Outro tema abordado foi a necessidade de construir uma autoestrada entre Sines e Odemira, única sede de concelho do Alentejo Litoral sem esta infraestrutura. O ministro registou a proposta, mas não assumiu compromissos para a sua concretização. “Embora registemos as propostas, a sua concretização depende de diversos fatores e prioridades nacionais”, afirmou Miguel Pinto Luz.

Miguel Pinto Luz também informou que a reparação do troço degradado do IC1 entre Palma e Alcácer do Sal avançará no próximo ano, com conclusão prevista para 2027. Além disso, a delegação voltou a exigir o alargamento da estrada nacional 253 entre a Comporta e Alcácer do Sal. No entanto, segundo o ministro, a concessionária Infraestruturas de Portugal (IP) não considera esta obra prioritária, posição que os autarcas contestam vigorosamente.

No que toca ao transporte ferroviário de passageiros entre os cinco concelhos da CIMAL, uma reivindicação de longa data, o ministro esclareceu que não é viável devido à falta de comboios e ao carácter deficitário do serviço, que necessitaria de financiamento público. “Este serviço é economicamente inviável sem subsídios governamentais, e atualmente não temos comboios disponíveis para essas ligações”, explicou o ministro.

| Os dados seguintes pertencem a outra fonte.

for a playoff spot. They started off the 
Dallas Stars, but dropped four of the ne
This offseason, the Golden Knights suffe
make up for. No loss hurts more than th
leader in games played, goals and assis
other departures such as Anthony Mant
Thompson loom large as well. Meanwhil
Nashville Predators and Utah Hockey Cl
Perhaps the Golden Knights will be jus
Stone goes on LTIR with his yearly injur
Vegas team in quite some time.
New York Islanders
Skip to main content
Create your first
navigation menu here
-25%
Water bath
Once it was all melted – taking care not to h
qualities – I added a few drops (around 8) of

Apesar das respostas pouco encorajadoras, os autarcas da CIMAL, incluindo Vítor Proença e os presidentes dos municípios de Grândola, Santiago do Cacém e Sines, além do vice-presidente da Câmara de Odemira e do vice-presidente da Assembleia Intermunicipal da CIMAL, Idalino Sabido, reafirmaram a sua determinação em lutar por melhorias nas ligações rodoviárias e ferroviárias da região. “Continuaremos a batalhar pelas infraestruturas necessitadas pela nossa região e merece”, declarou Vítor Proença.